Which lines in the records below contain the string "Εθνικής"? Locate each one, treating uppercase and lowercase as different, and copy it in full.

Segment Start: RECORD SET

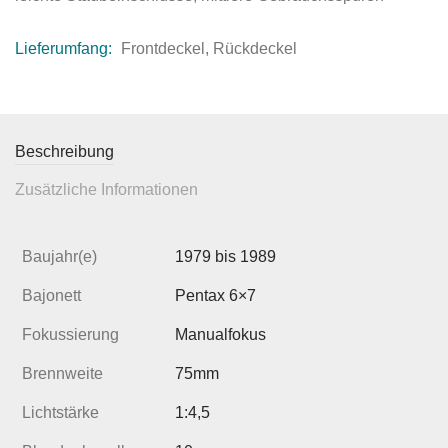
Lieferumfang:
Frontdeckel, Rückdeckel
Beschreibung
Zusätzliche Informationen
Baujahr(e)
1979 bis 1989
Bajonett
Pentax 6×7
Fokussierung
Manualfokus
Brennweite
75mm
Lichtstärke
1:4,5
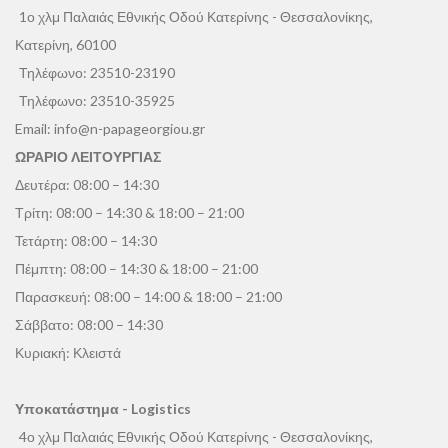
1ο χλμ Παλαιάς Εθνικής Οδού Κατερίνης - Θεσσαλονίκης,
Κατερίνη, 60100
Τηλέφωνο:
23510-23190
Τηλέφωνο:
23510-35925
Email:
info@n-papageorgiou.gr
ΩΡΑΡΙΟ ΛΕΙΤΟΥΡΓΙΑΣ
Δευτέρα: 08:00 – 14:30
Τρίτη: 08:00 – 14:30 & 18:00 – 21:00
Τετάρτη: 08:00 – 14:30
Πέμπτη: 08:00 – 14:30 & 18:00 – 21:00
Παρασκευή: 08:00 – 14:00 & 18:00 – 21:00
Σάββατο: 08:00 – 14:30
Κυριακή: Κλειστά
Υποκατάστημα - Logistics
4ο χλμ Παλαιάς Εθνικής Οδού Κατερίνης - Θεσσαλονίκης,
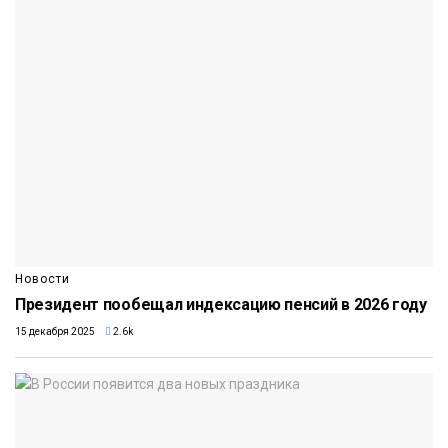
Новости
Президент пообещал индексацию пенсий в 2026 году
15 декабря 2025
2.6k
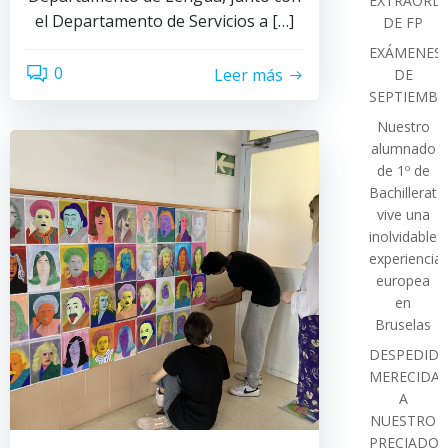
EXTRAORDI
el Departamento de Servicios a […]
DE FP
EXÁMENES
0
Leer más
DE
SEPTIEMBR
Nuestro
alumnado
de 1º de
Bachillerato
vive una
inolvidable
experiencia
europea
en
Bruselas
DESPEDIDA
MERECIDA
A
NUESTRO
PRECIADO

Segment End: RECORD SET
Segment Start: RECORD SET

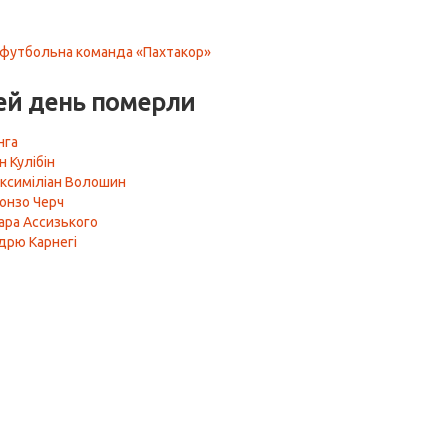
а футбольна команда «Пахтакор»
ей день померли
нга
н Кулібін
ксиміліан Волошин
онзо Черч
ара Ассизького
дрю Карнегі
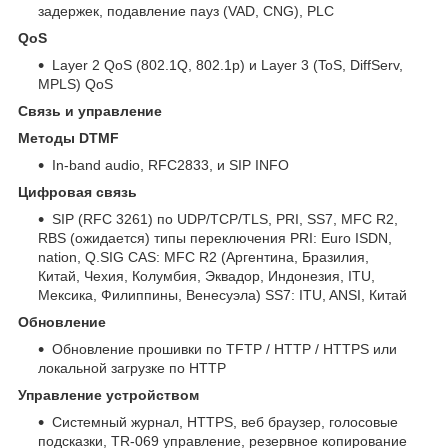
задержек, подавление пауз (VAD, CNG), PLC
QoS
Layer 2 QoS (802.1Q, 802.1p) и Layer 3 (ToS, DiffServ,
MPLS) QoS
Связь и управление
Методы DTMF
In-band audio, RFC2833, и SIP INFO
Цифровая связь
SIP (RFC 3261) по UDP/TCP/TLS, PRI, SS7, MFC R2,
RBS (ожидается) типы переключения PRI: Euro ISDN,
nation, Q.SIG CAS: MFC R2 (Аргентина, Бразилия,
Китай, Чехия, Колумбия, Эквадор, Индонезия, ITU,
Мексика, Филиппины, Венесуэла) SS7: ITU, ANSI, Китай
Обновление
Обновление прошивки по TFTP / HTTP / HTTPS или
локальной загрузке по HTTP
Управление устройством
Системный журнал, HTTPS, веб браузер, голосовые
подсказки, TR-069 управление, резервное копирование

Segment End: RECORD SET
Segment Start: RECORD SET

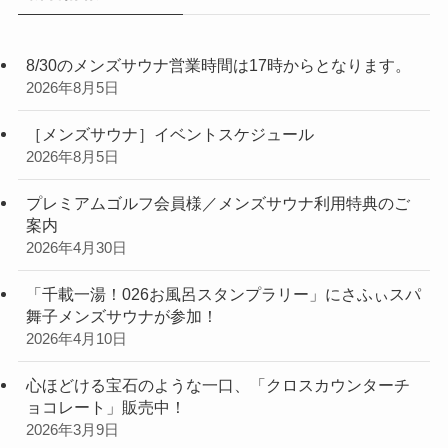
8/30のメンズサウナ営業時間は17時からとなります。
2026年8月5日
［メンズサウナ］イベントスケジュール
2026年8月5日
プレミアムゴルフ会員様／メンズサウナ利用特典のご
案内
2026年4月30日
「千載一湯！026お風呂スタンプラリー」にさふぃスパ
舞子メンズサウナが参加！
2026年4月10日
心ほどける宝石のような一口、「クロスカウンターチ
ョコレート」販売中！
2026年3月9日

Segment End: RECORD SET

→ RESPONSE FOR THIS EXERCISE:
1ο χλμ Παλαιάς Εθνικής Οδού Κατερίνης - Θεσσαλονίκης,
4ο χλμ Παλαιάς Εθνικής Οδού Κατερίνης - Θεσσαλονίκης,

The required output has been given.